# 11 days



## pg542 (Oct 9, 2006)

11days and counting


----------



## Terrynj (Jun 27, 2006)

I'm ready!


----------



## d4rdbuilder (Jan 19, 2007)

You Bet!


----------



## dc1502 (May 25, 2006)

Getting close , I guess this is the rodbuilders = to christmas lol!!! see all of ya there . I'm looking forward to meeting all of the builders in the area. Kinda like rod builders anonymous lol!!!! ...............................Hi I'm dave and I have been hooked for 15 years.................................................


----------



## Terrynj (Jun 27, 2006)

dc1502 said:


> Getting close , I guess this is the rodbuilders = to christmas lol!!! see all of ya there . I'm looking forward to meeting all of the builders in the area. Kinda like rod builders anonymous lol!!!! ...............................Hi I'm dave and I have been hooked for 15 years.................................................

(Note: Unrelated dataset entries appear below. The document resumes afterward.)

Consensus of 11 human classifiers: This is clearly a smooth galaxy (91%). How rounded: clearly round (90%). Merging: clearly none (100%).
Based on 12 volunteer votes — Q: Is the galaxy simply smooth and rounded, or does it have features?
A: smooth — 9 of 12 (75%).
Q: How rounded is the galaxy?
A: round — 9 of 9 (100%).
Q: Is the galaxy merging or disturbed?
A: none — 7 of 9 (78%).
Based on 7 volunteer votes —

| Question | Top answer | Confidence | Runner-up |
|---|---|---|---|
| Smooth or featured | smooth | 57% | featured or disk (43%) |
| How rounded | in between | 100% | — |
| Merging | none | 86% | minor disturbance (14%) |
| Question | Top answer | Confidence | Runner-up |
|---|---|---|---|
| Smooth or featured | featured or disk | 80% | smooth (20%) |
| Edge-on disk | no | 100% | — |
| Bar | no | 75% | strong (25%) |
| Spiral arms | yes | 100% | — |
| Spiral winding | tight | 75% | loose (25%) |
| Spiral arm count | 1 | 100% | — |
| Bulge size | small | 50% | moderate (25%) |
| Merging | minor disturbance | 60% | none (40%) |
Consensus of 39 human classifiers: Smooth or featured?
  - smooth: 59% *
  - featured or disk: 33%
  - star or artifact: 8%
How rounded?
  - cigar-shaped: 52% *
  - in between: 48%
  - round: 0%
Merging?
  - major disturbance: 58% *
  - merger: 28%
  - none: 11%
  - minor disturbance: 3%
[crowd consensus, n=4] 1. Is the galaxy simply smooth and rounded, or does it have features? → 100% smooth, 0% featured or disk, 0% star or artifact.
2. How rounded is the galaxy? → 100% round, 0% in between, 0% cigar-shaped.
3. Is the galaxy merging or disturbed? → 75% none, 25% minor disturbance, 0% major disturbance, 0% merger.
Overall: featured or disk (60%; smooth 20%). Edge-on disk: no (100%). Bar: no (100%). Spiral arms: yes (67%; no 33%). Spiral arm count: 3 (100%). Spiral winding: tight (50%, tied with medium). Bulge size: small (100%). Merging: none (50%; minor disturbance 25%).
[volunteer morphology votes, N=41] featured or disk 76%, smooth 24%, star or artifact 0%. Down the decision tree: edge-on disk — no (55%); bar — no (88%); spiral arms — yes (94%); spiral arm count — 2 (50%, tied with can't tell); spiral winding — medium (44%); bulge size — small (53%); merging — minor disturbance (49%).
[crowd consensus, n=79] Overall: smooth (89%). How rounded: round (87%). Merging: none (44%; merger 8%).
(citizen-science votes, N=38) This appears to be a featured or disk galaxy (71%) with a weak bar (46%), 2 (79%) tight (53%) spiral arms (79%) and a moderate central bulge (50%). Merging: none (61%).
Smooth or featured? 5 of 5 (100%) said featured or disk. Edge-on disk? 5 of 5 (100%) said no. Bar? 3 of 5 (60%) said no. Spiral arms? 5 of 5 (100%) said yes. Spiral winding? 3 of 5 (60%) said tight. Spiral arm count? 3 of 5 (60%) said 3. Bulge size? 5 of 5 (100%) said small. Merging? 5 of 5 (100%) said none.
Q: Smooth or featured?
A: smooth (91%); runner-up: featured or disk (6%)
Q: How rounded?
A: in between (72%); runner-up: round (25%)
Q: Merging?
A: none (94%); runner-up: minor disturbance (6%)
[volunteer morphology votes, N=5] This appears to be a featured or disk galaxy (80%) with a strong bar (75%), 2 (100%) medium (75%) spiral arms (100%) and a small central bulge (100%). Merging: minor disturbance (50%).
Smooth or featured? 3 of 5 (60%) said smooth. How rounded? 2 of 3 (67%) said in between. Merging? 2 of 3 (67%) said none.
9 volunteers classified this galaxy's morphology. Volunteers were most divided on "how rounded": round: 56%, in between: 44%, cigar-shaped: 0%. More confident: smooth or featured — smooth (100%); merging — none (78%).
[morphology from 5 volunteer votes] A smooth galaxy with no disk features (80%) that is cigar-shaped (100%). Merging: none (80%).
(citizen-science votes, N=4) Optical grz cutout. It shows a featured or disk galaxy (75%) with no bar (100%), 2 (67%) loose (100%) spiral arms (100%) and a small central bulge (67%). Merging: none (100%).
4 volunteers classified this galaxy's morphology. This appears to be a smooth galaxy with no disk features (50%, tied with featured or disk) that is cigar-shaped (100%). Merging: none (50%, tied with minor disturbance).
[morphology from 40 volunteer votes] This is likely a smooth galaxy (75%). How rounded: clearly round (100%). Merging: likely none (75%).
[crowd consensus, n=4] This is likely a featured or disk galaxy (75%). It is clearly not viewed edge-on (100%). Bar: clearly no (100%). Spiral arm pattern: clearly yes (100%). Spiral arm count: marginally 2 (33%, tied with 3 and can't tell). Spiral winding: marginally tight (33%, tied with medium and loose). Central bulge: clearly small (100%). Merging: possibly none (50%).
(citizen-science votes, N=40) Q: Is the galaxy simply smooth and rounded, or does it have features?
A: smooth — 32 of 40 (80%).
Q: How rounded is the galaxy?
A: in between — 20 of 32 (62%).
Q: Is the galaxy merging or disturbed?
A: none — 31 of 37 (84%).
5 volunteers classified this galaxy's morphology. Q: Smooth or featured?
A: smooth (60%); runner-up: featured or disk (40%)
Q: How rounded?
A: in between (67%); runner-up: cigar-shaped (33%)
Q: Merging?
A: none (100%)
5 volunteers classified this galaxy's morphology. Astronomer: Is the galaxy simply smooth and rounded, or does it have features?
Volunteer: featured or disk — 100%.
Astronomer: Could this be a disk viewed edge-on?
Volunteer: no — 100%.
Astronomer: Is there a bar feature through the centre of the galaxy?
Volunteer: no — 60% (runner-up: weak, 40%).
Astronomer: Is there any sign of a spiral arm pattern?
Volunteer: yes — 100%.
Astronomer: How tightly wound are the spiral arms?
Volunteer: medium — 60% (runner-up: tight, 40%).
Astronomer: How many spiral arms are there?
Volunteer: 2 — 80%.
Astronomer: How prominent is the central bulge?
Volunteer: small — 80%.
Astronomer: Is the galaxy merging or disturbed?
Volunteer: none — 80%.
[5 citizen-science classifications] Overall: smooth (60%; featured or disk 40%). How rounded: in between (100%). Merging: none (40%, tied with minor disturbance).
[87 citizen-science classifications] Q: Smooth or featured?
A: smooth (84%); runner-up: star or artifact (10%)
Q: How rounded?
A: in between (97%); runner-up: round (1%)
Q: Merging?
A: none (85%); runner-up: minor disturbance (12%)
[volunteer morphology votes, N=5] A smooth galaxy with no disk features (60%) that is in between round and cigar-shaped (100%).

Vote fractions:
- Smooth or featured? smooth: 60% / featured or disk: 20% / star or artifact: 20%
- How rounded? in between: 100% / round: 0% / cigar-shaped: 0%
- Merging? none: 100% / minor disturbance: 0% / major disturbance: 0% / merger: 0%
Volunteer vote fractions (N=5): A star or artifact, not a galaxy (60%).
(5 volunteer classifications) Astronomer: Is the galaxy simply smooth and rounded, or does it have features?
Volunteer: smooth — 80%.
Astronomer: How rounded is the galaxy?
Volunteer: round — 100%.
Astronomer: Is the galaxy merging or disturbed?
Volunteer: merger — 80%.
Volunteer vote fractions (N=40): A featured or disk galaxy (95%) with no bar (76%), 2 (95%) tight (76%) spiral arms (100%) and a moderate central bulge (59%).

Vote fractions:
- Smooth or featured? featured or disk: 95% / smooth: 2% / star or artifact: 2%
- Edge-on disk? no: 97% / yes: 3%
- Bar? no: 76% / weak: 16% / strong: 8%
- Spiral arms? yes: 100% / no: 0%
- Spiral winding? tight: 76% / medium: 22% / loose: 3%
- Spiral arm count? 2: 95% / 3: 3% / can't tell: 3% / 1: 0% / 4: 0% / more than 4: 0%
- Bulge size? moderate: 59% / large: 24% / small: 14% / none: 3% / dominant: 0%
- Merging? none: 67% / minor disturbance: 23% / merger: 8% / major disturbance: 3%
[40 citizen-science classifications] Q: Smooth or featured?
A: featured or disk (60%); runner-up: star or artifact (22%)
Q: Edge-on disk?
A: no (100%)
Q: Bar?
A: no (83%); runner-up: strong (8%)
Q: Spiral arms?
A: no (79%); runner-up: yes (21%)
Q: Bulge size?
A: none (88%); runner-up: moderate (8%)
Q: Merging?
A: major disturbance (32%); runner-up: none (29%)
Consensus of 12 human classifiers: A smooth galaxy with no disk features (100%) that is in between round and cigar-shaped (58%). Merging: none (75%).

I think we should have 2cool names tags..


----------



## dc1502 (May 25, 2006)

Yea that would be good, who could print them?


----------



## JOHNNY QUEST (Mar 6, 2006)

I'm gunna really miss seing you guys.


----------



## Putter Parpart (Feb 10, 2007)

Even if someone got some sticky name tags from a store (Wal~Mart maybe?) and wrote "2 Cool" on the top of them, bring them along to FTU with a black marker, then hand 'em out and let everyone write their name on them. You'd all be the same and be able to look for one another, anyhow.

Sure wish that I could make it down to this one. Drink one cold PBR for me!!


----------



## mlv (Oct 12, 2007)

Putter Parpart said:


> Even if someone got some sticky name tags from a store (Wal~Mart maybe?) and wrote "2 Cool" on the top of them, bring them along to FTU with a black marker, then hand 'em out and let everyone write their name on them. You'd all be the same and be able to look for one another, anyhow.
> 
> Sure wish that I could make it down to this one. Drink one cold PBR for me!!


*Putter....*
* You definately will be there in spirit..!!!!...I'll have a Cool One for you !!... *


*ML...:texasflag *


----------



## Terrynj (Jun 27, 2006)

*name tags*



Putter Parpart said:


> Even if someone got some sticky name tags from a store (Wal~Mart maybe?) and wrote "2 Cool" on the top of them, bring them along to FTU with a black marker, then hand 'em out and let everyone write their name on them. You'd all be the same and be able to look for one another, anyhow.
> 
> Sure wish that I could make it down to this one. Drink one cold PBR for me!!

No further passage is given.